Reducing Health Misinformation in Search Results
Loading...
Date
2022-08-22
Authors
Zhang, Dake
Advisor
Smucker, Mark
Journal Title
Journal ISSN
Volume Title
Publisher
University of Waterloo
Abstract
People commonly search the web for answers to health-related questions. With health information being added to the Internet every day, misinformation proliferates and disseminates wildly. Previous work has shown that if health misinformation exists in search results, people can make incorrect decisions, which may cause negative effects on their lives. To reduce health misinformation in search results, we need to be able to find web documents that contain correct information and promote them to higher positions in search results over documents that contain misinformation.

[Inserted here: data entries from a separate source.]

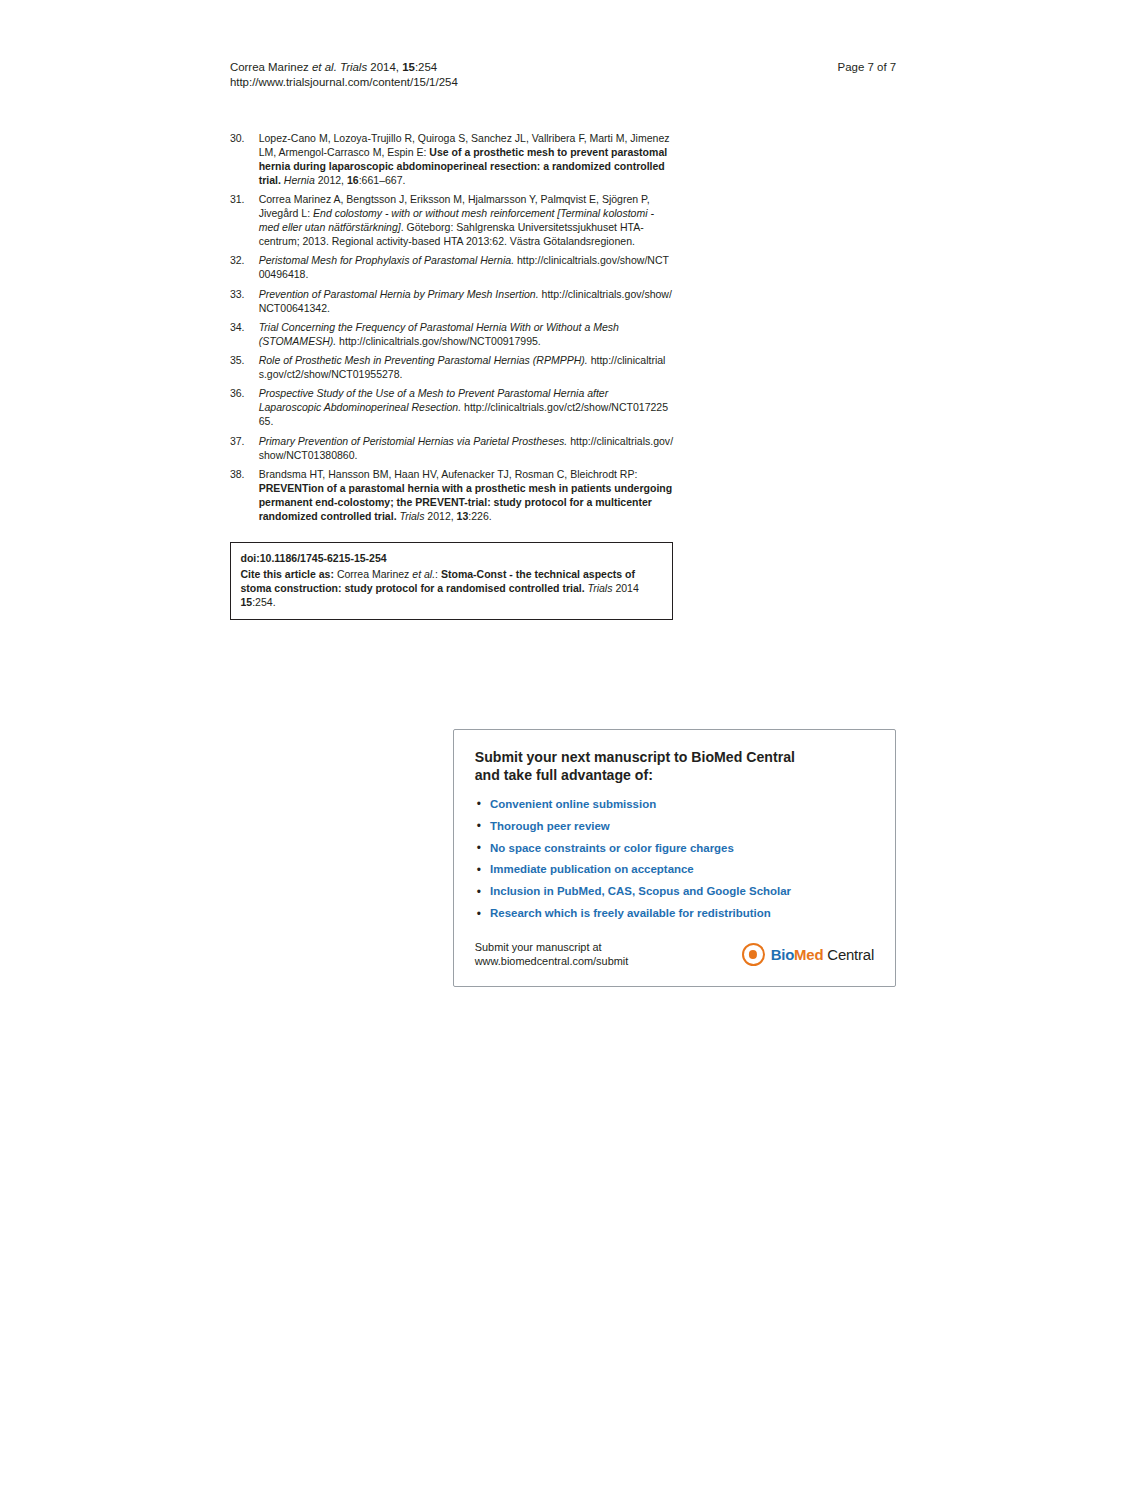Correa Marinez et al. Trials 2014, 15:254
http://www.trialsjournal.com/content/15/1/254
Page 7 of 7
Lopez-Cano M, Lozoya-Trujillo R, Quiroga S, Sanchez JL, Vallribera F, Marti M, Jimenez LM, Armengol-Carrasco M, Espin E: Use of a prosthetic mesh to prevent parastomal hernia during laparoscopic abdominoperineal resection: a randomized controlled trial. Hernia 2012, 16:661–667.
Correa Marinez A, Bengtsson J, Eriksson M, Hjalmarsson Y, Palmqvist E, Sjögren P, Jivegård L: End colostomy - with or without mesh reinforcement [Terminal kolostomi - med eller utan nätförstärkning]. Göteborg: Sahlgrenska Universitetssjukhuset HTA-centrum; 2013. Regional activity-based HTA 2013:62. Västra Götalandsregionen.
Peristomal Mesh for Prophylaxis of Parastomal Hernia. http://clinicaltrials.gov/show/NCT00496418.
Prevention of Parastomal Hernia by Primary Mesh Insertion. http://clinicaltrials.gov/show/NCT00641342.
Trial Concerning the Frequency of Parastomal Hernia With or Without a Mesh (STOMAMESH). http://clinicaltrials.gov/show/NCT00917995.
Role of Prosthetic Mesh in Preventing Parastomal Hernias (RPMPPH). http://clinicaltrials.gov/ct2/show/NCT01955278.
Prospective Study of the Use of a Mesh to Prevent Parastomal Hernia after Laparoscopic Abdominoperineal Resection. http://clinicaltrials.gov/ct2/show/NCT01722565.
Primary Prevention of Peristomial Hernias via Parietal Prostheses. http://clinicaltrials.gov/show/NCT01380860.
Brandsma HT, Hansson BM, Haan HV, Aufenacker TJ, Rosman C, Bleichrodt RP: PREVENTion of a parastomal hernia with a prosthetic mesh in patients undergoing permanent end-colostomy; the PREVENT-trial: study protocol for a multicenter randomized controlled trial. Trials 2012, 13:226.
doi:10.1186/1745-6215-15-254
Cite this article as: Correa Marinez et al.: Stoma-Const - the technical aspects of stoma construction: study protocol for a randomised controlled trial. Trials 2014 15:254.
Submit your next manuscript to BioMed Central
and take full advantage of:
Convenient online submission
Thorough peer review
No space constraints or color figure charges
Immediate publication on acceptance
Inclusion in PubMed, CAS, Scopus and Google Scholar
Research which is freely available for redistribution
Submit your manuscript at
www.biomedcentral.com/submit
Bio Med Central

In this thesis, we describe our efforts in reducing health misinformation in search results.
First, we describe our participation in the TREC 2021 Health Misinformation Track, which provides a framework for evaluating ranking approaches to reducing health misinformation in search results. This track uses the Compatibility Difference as the primary evaluation metric, which measures the approach's ability to rank correct and credible documents before incorrect and non-credible documents. In the 2021 track, runs that used the provided correct answers were viewed as manual runs. By making use of the known answers and applying a Stance Detection Model for reranking, our manual method achieved a Compatibility Difference score of 0.176, a dramatic improvement over the BM25 baseline with a score of -0.022.

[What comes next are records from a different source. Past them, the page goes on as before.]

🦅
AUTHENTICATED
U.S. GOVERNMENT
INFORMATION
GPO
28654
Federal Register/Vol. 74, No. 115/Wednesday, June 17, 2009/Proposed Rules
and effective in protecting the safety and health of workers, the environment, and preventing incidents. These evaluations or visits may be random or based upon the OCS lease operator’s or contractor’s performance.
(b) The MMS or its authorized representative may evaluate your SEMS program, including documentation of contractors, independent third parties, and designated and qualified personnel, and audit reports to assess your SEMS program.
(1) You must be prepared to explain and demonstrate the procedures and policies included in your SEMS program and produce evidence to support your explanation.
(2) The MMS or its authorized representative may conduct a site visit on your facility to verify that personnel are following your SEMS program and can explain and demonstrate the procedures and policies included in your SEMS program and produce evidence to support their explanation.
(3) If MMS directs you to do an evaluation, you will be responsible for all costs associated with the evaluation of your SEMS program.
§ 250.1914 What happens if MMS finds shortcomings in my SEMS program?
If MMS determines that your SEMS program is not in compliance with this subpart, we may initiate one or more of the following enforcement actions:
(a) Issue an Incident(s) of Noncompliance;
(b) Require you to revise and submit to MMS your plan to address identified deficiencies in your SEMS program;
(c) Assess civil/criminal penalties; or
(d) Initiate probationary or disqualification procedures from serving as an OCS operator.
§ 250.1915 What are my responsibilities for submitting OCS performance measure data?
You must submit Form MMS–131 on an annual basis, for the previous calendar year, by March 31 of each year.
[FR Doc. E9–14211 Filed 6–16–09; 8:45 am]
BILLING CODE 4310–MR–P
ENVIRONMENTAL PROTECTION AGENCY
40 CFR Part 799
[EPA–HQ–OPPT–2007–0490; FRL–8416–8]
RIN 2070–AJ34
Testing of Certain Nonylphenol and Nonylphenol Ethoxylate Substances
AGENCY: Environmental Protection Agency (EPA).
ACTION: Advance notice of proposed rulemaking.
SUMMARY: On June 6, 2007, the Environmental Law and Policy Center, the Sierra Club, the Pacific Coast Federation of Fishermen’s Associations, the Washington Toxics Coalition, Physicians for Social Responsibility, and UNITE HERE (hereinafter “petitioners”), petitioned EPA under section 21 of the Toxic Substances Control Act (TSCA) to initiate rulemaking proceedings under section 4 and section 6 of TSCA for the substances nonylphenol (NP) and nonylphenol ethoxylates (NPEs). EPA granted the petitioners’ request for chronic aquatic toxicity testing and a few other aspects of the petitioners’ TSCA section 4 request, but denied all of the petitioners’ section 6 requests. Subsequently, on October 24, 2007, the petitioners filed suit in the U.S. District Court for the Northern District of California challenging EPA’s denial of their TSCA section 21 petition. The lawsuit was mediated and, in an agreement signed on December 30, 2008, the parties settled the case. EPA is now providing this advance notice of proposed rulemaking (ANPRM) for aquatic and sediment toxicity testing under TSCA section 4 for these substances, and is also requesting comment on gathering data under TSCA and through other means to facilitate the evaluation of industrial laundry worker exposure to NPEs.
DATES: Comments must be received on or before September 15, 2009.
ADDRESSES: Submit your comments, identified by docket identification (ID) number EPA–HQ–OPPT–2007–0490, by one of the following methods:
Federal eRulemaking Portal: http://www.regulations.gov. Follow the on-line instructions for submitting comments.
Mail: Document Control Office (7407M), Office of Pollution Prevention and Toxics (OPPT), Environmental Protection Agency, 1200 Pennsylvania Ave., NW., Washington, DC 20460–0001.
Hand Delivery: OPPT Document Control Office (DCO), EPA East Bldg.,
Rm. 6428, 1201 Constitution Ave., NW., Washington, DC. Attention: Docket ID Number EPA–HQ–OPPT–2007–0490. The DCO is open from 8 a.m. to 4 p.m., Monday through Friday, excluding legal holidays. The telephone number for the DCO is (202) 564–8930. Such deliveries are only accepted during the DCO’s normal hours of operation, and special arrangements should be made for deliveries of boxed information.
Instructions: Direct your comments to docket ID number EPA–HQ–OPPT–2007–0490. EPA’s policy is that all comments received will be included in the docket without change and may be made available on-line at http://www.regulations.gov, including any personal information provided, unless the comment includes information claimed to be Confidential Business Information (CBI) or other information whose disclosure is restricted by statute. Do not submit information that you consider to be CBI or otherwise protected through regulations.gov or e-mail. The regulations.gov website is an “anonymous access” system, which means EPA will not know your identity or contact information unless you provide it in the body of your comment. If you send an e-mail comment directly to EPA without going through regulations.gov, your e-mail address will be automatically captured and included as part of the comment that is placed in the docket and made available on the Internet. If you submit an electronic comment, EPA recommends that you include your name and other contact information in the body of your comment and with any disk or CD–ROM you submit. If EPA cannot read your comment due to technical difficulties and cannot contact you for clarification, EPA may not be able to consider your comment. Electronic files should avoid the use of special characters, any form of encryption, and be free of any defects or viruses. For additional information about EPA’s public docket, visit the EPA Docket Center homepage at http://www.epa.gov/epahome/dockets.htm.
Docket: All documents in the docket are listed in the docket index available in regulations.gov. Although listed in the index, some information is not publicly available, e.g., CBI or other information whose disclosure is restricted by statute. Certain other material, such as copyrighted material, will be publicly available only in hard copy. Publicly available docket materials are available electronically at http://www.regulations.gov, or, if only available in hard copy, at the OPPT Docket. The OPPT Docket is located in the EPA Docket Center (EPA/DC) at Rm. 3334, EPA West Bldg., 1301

Second, as an extension of our work above, we present a pipeline to automatically derive correct answers by learning trustworthy web sources and then reduce health misinformation in search engine results. Determining the correct answer has been a difficult hurdle to overcome for participants in the TREC Health Misinformation Track. In the 2021 track, automatic runs were not allowed to use the known answer to a topic’s health question. By exploiting an existing set of health questions and corresponding known answers, we show it is possible to learn which web hosts are trustworthy, from which we can predict the correct answers to the 2021 health questions with an accuracy of 76%. Using our predicted answers, we can promote documents that we predict contain this answer and achieve a Compatibility Difference score of 0.129, achieving a three-fold performance increase compared with the previous best automatic method with a score of 0.043.
To wrap up, evaluated on the TREC 2021 Health Misinformation Track, our final pipeline achieves new state-of-the-art performance among automatic runs.